Suudi Arabistan'ın, Kaşıkçı olayının başından bu yana diplomatik yollara başvurmuyor olması hem acemilikti hem de esas muhatabı ıskalamaktı.
Ne var ki Kral Selman'ın "hiçbir güç"ten kastını anlamak zor. Dışarıdan bir güç, bu cinayeti işlemedi. Olay, Suudi Arabistan Konsolosluğu'nda ve konsolosun rezidansında gerçekleşti. Suud kardeşlerimiz kusura bakmasın ama Kaşıkçı ile aynı saatlerde konsolosluk binasında bulunan 15 Suudi yetkilinin de 18 saatliğine İstanbul'a turistik amaçla geldiğine inanmak imkânsız.
Bu olayın arkasında pragmatik ve soğukkanlı bir yönetici olan Kral Selman gerçekten olmayabilir. Fakat kendi özel koruma ekibinden üç askeri gönderen Veliaht Prens Muhammed bin Selman için aynısını düşünmek zor. Zira ilk günden beri muhaliflerini ezmek için pek çok yolu denedi. Kadınların araba kullanmasına "izin" verip aynı zamanda bu hak için uğraşmış kadın aktivistleri hapse tıktıran Veliaht, Kanada bu hususta tivit attı diye diplomatlarını çekip, orda okuyan binlerce Suudi öğrenciyi geri çağırıp yaptırım uygulamaya kalkan birisi.
Veliaht Prens'in Türkiye'ye karşı da özel bir husumet beslediği düşünülüyor.
Zira açıktan bu hususta konuşmasa da ablukaya karşı Katar'a verdiğimiz destek ve İhvan'ı terör unsuru değil, Arap dünyasının demokratik bir unsuru olarak görmemizin hoşuna gitmediğini biliyoruz.
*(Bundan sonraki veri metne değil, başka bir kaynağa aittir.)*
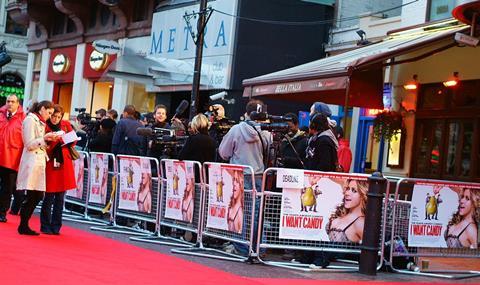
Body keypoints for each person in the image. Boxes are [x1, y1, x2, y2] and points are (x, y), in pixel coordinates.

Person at [16, 100, 59, 235]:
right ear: (42, 109)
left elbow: (38, 142)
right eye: (49, 112)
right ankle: (23, 225)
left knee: (37, 194)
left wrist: (47, 140)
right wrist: (45, 139)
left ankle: (24, 224)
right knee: (34, 194)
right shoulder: (30, 120)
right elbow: (29, 143)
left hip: (38, 161)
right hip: (32, 161)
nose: (50, 116)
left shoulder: (39, 121)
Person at [40, 105, 77, 235]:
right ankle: (45, 224)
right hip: (51, 162)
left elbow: (73, 142)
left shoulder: (66, 124)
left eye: (59, 117)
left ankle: (56, 225)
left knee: (60, 197)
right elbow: (44, 145)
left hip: (64, 163)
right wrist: (55, 139)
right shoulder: (45, 126)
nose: (56, 119)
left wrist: (68, 139)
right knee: (49, 196)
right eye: (54, 116)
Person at [0, 95, 26, 221]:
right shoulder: (0, 115)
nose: (10, 104)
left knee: (7, 188)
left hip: (12, 159)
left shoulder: (23, 119)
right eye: (8, 101)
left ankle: (2, 212)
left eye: (12, 102)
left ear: (18, 104)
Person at [326, 179, 368, 243]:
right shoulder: (341, 214)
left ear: (363, 195)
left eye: (354, 191)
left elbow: (370, 250)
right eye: (348, 189)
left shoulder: (360, 222)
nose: (347, 193)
Dahası, martta Veliaht olarak ilk yurtdışı gezisini Mısır'a yapan Prens, basına sızdığı kadarıyla gazetecilere yaptığı konuşmada, Türkiye'nin Katar ve İran ile birlikte "şeytan üçgeni"ni oluşturduğunu ve "Erdoğan'ın yönettiği Osmanlılar, Müslüman Kardeşler'i de kullanarak halifeliği yeniden getirmek istiyor" demiş...
Veliaht Prens'in, Trump'ın Siyonist damadı Kushner ile birlikte, "Filistin-İsrail Barış Planı" yaptığı ve buna göre Kudüs'ün İsrail'in başkenti olarak tanınması, Hamas'ın ekarte edilmesi ve Abu Dis şehrinin Filistin'in başkenti olması konularında anlaştıkları da basına yansımıştı.
Dosyanın detaylarına bakıldığında, şimdiye dek aldığı hızlı ve umarsız kararlarla tanıdığımız Veliaht Prens'in Kaşıkçı cinayetinde de dahli olmadığına inanmak oldukça güç. Suudi Arabistan'ın bu hususta açıklık getirmesi gereken pek çok nokta var. Karanlıkta kalması demek, bu gölgenin kısa vadede hepimizin üzerine çökmesi anlamına gelecektir.